In the CPRD, 1018 mother-child pairs to WWE and 6048 to women without epilepsy were identified. The CPRD identified a lower prevalence of NDDs than the prospective study. In both studies, NDDs were more frequently reported in children of WWE than women without epilepsy, although the CPRD risk estimate was lower (2.16 vs. 0.96%, p < 0.001 and 7.46 vs. 1.87%, p = 0.0128). NDD prevalence differed across AED regimens but the CPRD data did not replicate the significantly higher risk of NDDs following in utero monotherapy valproate exposure (adjusted odds ratio [OR] 2.02, 95% confidence interval [CI] 0.52-7.86) observed in the prospective study (OR 6.05, 95% CI 1.65-24.53).

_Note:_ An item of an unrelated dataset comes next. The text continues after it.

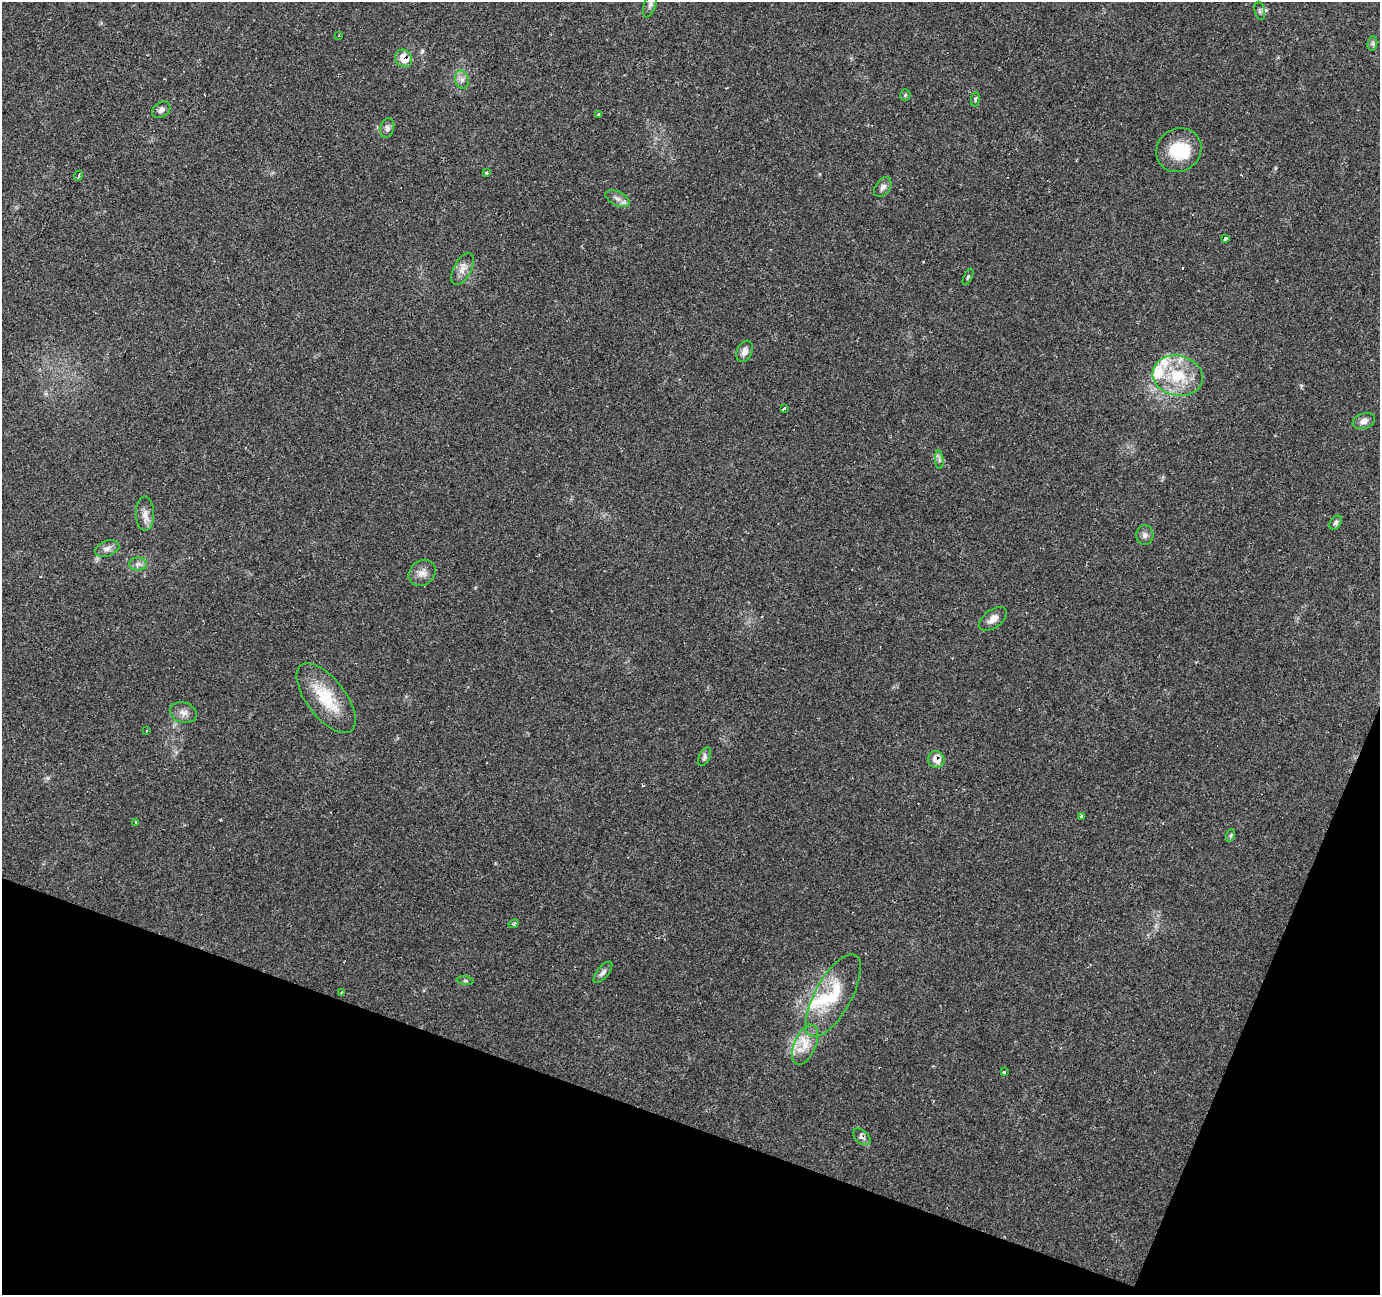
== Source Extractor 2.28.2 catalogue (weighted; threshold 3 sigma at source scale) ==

It was possible to identify NDDs in the CPRD; however, the CPRD appears to under-record these outcomes. Larger studies are required to investigate further.
电子医疗数据相较于前瞻性观察性研究具有若干优势,但神经发育结局数据的敏感性及其与通过其他方法生成的数据的可比性尚不清楚。
本研究的目的是确定来自英国临床实践研究数据链(CPRD)的数据在产前接触抗癫痫药物(AED)后神经发育障碍(NDD)风险方面是否能产生与前瞻性队列研究相似的风险估计。
在CPRD中识别出一组患有癫痫的母婴对(WWE),并与一组无癫痫的队列进行匹配。研究期间为2000年1月1日至2007年3月31日,要求儿童在6岁时纳入CPRD。根据处方数据确定孕期AED暴露情况,并通过Read临床编码识别6岁时诊断为NDD的儿童。计算WWE中按AED治疗方案分层的母婴对以及无癫痫者中NDD的患病率和风险。与前瞻性利物浦和曼彻斯特神经发育组研究的结果进行比较,该研究在6岁时对201名WWE和214名无癫痫者完成了评估。
在CPRD中,识别出1018对WWE母婴对和6048对无癫痫女性母婴对。CPRD识别出的NDD患病率低于前瞻性研究。在两项研究中,WWE儿童中报告的NDD均比无癫痫女性更频繁,尽管CPRD的风险估计较低(2.16%对0.96%,p<0.001;7.46%对1.87%,p = 0.0128)。不同AED治疗方案的NDD患病率不同,但CPRD数据未重现前瞻性研究中观察到的宫内丙戊酸单药治疗后NDD风险显著更高的情况(调整比值比[OR] 2.02,95%置信区间[CI] 0.52 - 7.86)(OR 6.05,95% CI 1.65 - 24.53)。
在CPRD中能够识别出NDD;然而,CPRD似乎对这些结局记录不足。需要开展更大规模的研究进行进一步调查。